_EXCERPTED TEXT_
==================================================

Display the codes used to create the Figure
p_example_neigh_row <- cowplot:: plot_grid (
single_munip + theme (legend.position= "none" ),
one_neigh + theme (legend.position= "none" ),
two_neigh + theme (legend.position= "none" ),
align = 'vh' ,
ncol = 3
)
p_example_neigh_legend <- cowplot:: get_legend (single_munip)
p_example_neigh <- cowplot:: plot_grid (
p_example_neigh_row, p_example_neigh_legend,
ncol = 1 , rel_heights = c (1 , .2 )
)
p_example_neigh
Spatial Price Smoothing
For a given variable observed at IRIS level \(x\) , the smoothed value for region \(r_i\) , denoted as \(\lambda_\omega(x_i)\) can be written as:
\[\begin{align}
\lambda_{\omega}(x_i) = \frac{1}{\sum_{j=1}^{n} {\omega}(r_i,r_j)}\sum_{j=1}^n {\omega}(r_i,r_j) x_i \enspace.
\end{align}
\tag{2.1}\] For example, let \(d(r_i, r_j)\) be the path length between regions \(r_i\) and \(r_j\) , then a simple way to define \(\omega(r_i,r_j)\) is: \[
\begin{align}\label{eq:weights}
\omega(r_i,r_j)=
\begin{cases}
\frac{1}{(1+d(r_i,r_j))^p},\quad & \text{if } d(i,j) \leq m \\
0, & \text{otherwise} \enspace,
\end{cases}
\end{align}
\tag{2.2}\] where \(p\) and \(m\) are hyperparameters to be selected, similar to the bandwidth operator.
We initiate the neighborhood matrix by putting the values we just computed:
neigh_matrix <- adj_matrix_lev_1
Then, we can increase the neighborhood distance \(m\) so that it takes values from 2 to 30 in steps of 1. This allows us to get each IRIS which are distant from one another by a value lower or equal to \(m\) .
# dir.create("../data/neighbours/all_neighbour_levels")
# cli::cli_progress_bar(total = length(seq(2,30)))
for (neigh_idst in seq (2 ,30 )) {
# Set neighbors
adj_matrix_next_level <- neigh_matrix %*% adj_matrix_lev_1
adj_matrix_next_level[which (adj_matrix_next_level > 0 )] <- 1
# Create Graph
graph_tmp <- graph_from_adjacency_matrix (adj_matrix_next_level)
export_string <- paste (
'../data/neighbours/all_neighbour_levels/neighbours_level_' ,
neigh_idst,
'.csv' ,
sep= ''
)
graph_tmp |>
as_data_frame () |>
mutate (access = neigh_idst) |>
write_csv (export_string)

==================================================

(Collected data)
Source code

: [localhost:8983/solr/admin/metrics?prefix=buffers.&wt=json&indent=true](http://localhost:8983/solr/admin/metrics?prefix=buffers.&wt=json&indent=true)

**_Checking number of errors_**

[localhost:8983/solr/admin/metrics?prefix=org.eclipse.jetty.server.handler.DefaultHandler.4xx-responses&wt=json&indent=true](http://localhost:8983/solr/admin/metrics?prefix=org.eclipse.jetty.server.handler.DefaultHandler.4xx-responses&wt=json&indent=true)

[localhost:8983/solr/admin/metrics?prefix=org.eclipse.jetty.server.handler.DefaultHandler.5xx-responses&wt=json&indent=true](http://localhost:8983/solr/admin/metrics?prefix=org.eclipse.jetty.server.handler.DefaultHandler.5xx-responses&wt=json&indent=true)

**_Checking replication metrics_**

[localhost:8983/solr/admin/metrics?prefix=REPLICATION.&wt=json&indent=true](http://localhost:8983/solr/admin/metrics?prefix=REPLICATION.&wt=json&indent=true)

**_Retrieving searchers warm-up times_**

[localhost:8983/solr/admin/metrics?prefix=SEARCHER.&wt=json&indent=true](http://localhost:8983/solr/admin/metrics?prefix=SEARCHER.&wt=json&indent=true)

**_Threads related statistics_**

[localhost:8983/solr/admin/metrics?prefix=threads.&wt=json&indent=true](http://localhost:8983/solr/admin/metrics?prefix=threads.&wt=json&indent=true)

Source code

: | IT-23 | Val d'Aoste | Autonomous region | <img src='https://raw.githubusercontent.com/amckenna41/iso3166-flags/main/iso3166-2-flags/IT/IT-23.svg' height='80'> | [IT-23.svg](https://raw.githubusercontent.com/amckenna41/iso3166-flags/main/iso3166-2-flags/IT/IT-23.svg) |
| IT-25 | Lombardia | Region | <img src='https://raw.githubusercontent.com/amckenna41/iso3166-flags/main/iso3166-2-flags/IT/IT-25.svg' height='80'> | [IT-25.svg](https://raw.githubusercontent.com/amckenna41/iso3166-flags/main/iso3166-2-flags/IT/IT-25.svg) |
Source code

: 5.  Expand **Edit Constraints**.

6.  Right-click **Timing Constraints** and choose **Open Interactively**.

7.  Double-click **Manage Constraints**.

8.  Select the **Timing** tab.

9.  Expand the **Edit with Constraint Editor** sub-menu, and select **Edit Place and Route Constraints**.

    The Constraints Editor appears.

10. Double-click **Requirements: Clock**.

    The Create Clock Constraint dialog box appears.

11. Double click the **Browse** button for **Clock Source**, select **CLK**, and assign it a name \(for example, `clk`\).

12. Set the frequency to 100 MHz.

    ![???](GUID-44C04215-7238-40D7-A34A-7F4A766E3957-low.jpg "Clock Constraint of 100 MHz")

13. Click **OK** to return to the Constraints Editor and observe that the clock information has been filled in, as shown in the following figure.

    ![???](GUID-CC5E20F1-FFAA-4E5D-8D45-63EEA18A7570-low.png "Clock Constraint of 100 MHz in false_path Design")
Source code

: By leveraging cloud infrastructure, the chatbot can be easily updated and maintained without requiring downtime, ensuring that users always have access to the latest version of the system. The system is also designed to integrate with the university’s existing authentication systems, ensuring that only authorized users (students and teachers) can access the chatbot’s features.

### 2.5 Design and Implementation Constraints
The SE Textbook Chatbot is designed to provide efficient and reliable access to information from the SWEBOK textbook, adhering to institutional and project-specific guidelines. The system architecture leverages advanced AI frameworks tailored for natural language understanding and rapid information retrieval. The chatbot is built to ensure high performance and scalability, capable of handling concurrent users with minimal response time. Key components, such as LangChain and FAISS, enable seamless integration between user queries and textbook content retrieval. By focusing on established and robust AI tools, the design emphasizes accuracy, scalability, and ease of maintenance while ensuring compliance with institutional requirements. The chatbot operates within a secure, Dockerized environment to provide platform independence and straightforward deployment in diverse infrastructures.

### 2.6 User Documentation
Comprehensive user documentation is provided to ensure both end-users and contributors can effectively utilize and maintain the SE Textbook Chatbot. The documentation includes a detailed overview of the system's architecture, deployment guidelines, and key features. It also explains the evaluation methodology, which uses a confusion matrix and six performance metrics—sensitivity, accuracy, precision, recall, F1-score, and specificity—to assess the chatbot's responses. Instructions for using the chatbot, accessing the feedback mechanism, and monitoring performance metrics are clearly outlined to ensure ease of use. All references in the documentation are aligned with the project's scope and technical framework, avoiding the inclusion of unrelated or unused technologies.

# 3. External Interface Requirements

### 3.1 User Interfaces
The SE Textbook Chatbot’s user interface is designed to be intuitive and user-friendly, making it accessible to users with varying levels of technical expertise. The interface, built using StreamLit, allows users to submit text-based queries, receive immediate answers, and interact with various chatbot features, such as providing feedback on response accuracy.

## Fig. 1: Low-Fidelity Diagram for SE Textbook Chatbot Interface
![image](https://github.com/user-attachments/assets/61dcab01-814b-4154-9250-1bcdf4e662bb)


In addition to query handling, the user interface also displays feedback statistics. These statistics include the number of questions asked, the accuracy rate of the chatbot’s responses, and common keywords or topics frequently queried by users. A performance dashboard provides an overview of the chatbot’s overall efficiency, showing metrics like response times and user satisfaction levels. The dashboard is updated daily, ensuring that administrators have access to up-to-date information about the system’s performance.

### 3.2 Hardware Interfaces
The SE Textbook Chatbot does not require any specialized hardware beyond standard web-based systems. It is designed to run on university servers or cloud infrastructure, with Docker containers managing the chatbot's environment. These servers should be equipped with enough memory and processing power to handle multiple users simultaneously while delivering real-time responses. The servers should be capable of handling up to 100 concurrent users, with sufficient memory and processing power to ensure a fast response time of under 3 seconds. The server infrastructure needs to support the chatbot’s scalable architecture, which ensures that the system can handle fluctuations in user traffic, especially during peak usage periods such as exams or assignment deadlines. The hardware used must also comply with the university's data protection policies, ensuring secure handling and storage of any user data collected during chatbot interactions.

==================================================

_REQUIRED ACTIONS_
1. State whether each statement below agrees with the excerpt on spatial price smoothing, answering yes or no and quoting the deciding words: (a) the neighborhood distance \(m\) ranges from 2 to 30 in steps of 1; (b) \(p\) and \(m\) are fixed constants that require no selection; (c) the neighborhood matrix is initialized with adj_matrix_lev_1.
2. Extract from the excerpt on spatial price smoothing the passage from "Display the codes" to "cowplot:: get_legend (single_munip)", reproducing it without any change.
The collected data stand apart from the excerpt on spatial price smoothing as separate material.

_ANSWERS TO THE PROBLEMS_
1.
(a) Yes: "it takes values from 2 to 30 in steps of 1"
(b) No: "are hyperparameters to be selected"
(c) Yes: "neigh_matrix <- adj_matrix_lev_1"

2.
Display the codes used to create the Figure
p_example_neigh_row <- cowplot:: plot_grid (
single_munip + theme (legend.position= "none" ),
one_neigh + theme (legend.position= "none" ),
two_neigh + theme (legend.position= "none" ),
align = 'vh' ,
ncol = 3
)
p_example_neigh_legend <- cowplot:: get_legend (single_munip)